■ Task instructions:
1. Copy the part of the decor career post starting with "Getting into it" and going on through "find that customer.", changing every "customer" to "client".
2. Extend the post on starting a career in decor beyond its final sentence.

[BEGIN Page excerpt]

How to start a Career in Decor

How to start a Career in Decor

This post is about what are the basic requirements that are needed for you to get started in the path of setting up a decorating practice. I have also addressed some limiting factors that drive people to not take action.

Interior Design, Interior Decorating, or even Decor Styling for that matter are very creatively satisfying careers without a doubt. Glamorous as it may seem, it is a lot more than just going shopping and putting things together. Here I have tried to pack as many points as possible that can help you get started or give clarity.

Let us get started:

1. Passion & Persistence is the basic requirement.
Getting into it coz it’s lucrative or coz you have to do “something” is starting on the wrong note. I know so many people who have done interior decorating at some point of their life and switched to other things coz it wasn’t working out in so many ways. Persistence without passion works for a while but will show in the work in the longer run. There is huge difference in liking something and loving it! You have to be absolutely obsessed with your passion and it will drive you to make it work one way or the other.
I get asked about “is there scope for Interior decorating?”, well, living well can never go out of fashion. Whatever that you have to offer, there will be a customer for it. Always! The only challenge is to find that customer.
This farmer association office was done on a shoe string budget. The tree branch book shelf was made completely out of waste pinewood.
2. Formal education helps, but is not necessary.
I took a one year Diploma in Interior Decorating from Idea Worldwide while I was doing my IT job. What it gave me was the theoretical knowledge of material, finishes and basics that I had to anyway re-learn on the job. My aesthetic sense or my style was not affected at all. So all these years of working, I can safely say that I have not been able to use my “text book” knowledge more than 10% in projects. If you have not gone through a formal course, i dont think thats a handicap at all. Most successful interior decorators are self taught. As long as you are passionately curious, thats enough.
3. You are never off work.
 The world is full of inspiration and waiting for you to explore. Read, do Pinterest, drop into showrooms, flea markets and whatever damn thing smells like  its decor related. How will you be in a position to advise clients if you are not well informed? Grow your knowledge every single moment you are free. I used to have friends rolling their eyes all the time coz I was checking the finishing out or touching something or taking down some name and number in the middle of the road. Since the field is so vast and new things are introduced in the market almost everyday, its very important to stay updated and learn as much as you can while on the go.
4. Know enough so you don’t get taken for a ride and Be your own best shopping companion.
This one is in continuation from the previous point. As a decorator, you are supposed to be better informed than your customer and to do that you need to be out there. Window shopping and “checking things out” becomes second nature. If you feel awkward going into a store and coming out without buying anything, God save you dude! Prices is something that you need to have an idea about so you are able to make mental calculations. While that can be done sitting on a laptop, prices online are hugely deceptive and its important to stay in touch with reality. When I am on some job around the city, if I am in a particular place, I will make some time and visit the stores in the area, even if it is for a few minutes checking stuff out and checking the prices. It serves two purposes, I am in touch with the pricing and what is available and it sparks new ideas and I take inspiration.

Spend the money where it matters. In a boutique, the most used piece is a mirror, if you cheap out on that, it spoils the customer experience.

[END Page excerpt]
[BEGIN Given material]

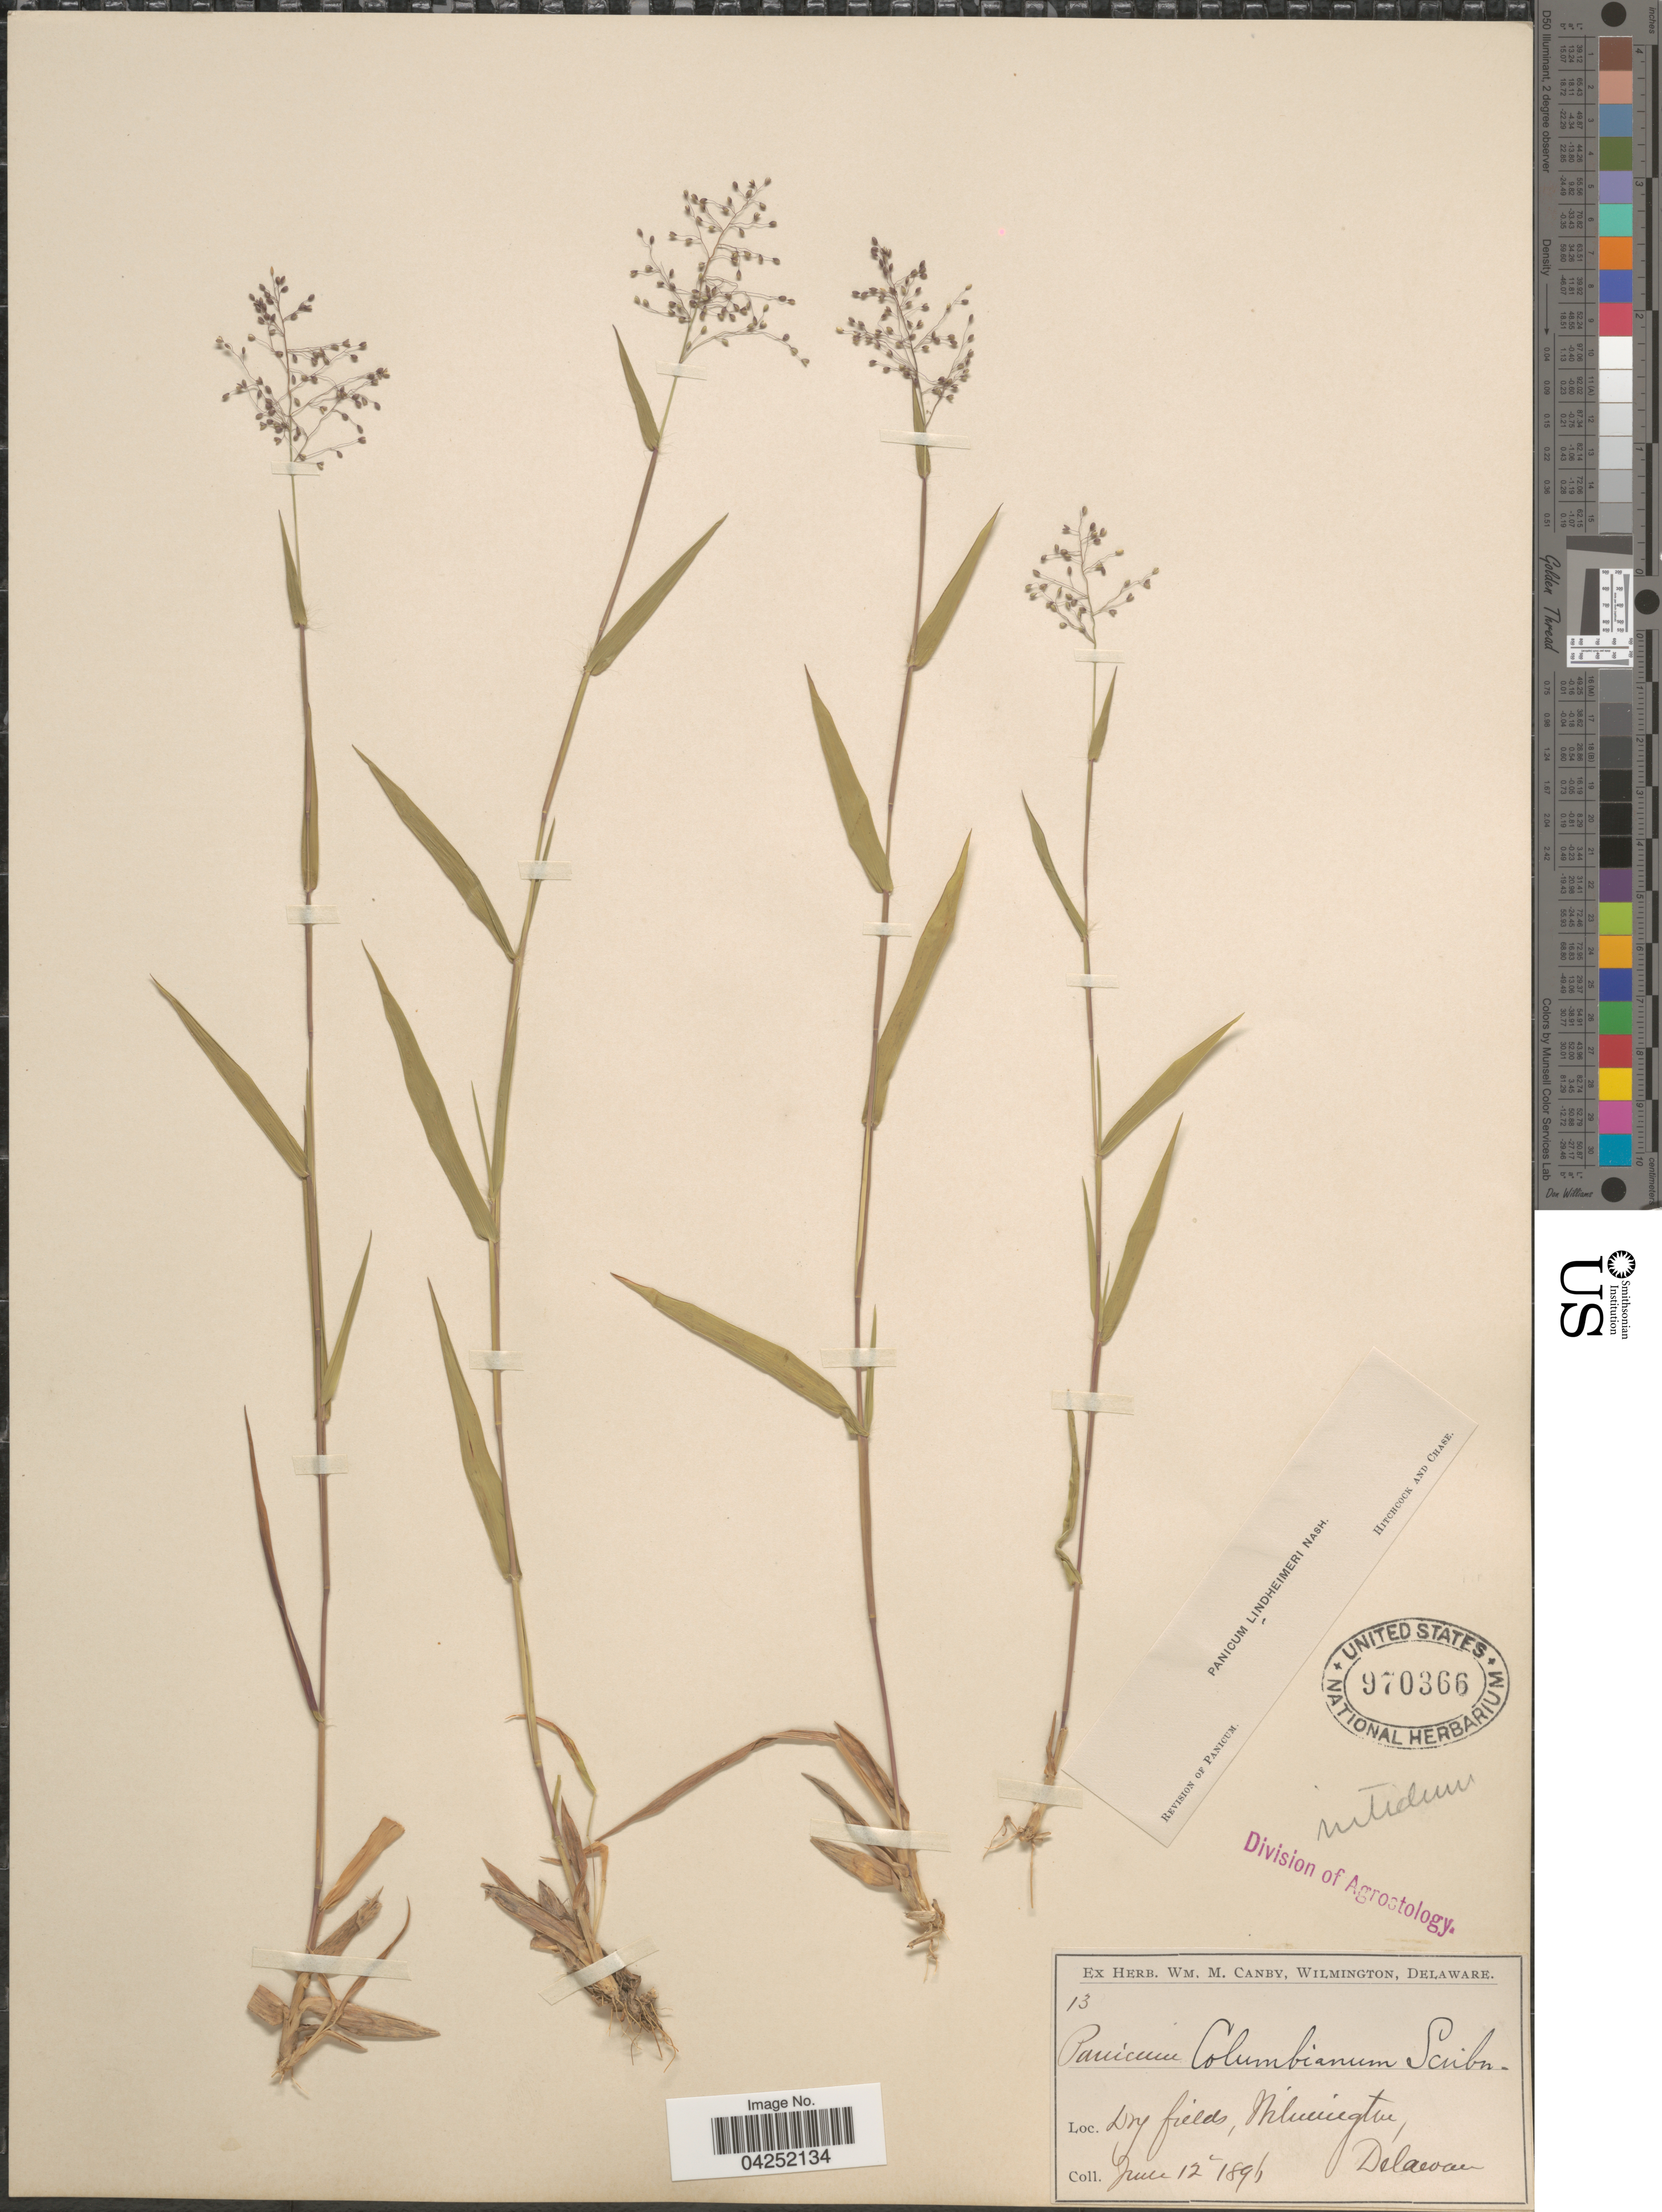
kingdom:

[END Given material]

■ Responses in order:
1.
Getting into it coz it’s lucrative or coz you have to do “something” is starting on the wrong note. I know so many people who have done interior decorating at some point of their life and switched to other things coz it wasn’t working out in so many ways. Persistence without passion works for a while but will show in the work in the longer run. There is huge difference in liking something and loving it! You have to be absolutely obsessed with your passion and it will drive you to make it work one way or the other.
I get asked about “is there scope for Interior decorating?”, well, living well can never go out of fashion. Whatever that you have to offer, there will be a client for it. Always! The only challenge is to find that client.

2.
6. Find your style and build a portfolio
Of the ten plus projects that I have done in the past two years, not a single customer has asked me what I have studied. They came to me after looking at my work and seeing what I was capable of achieving. Work towards building a portfolio. Do up your place or your parents place or a friends place or all of them if a budget is available. In the longer run you should be able to handle any style that the client needs, but its important to find your own signature style and that’s possible only when you work. Also when you work on a space, you will be faced with a set of challenges that you don’t generally foresee and you will build your experience.
Challenge yourself to work on a tight budget, thats when you are the most creative. Also, if you are able to decorate on a tight budget, you will be able to do it at any budget.
7. Decorating Project is a Collaboration
I had an instance where a businessman wanted to decorate his house and asked me to visit him. Showed me around his house and said “Now that you have seen the space, please suggest something”. No inputs were given. He was expecting me to give him a few options and then if he did not like it, give him some more. Well, it does not work like that, my friend! As decorators, we sell ideas we don’t give an endless number of options. And it wastes so much of your time, shooting in the dark.
The client is expected to give you enough inputs of what they like, what they want, reference images if any and based on that you build a look and plan around it. Also, your rapport and relationship with the client needs to be a happy one, coz the end result depends on it. Its almost like a happy couple that will have a happy child, even if both the partners are not on the same page, the baby is going to turn out confused.
Working with existing pieces, reduces the cost burden.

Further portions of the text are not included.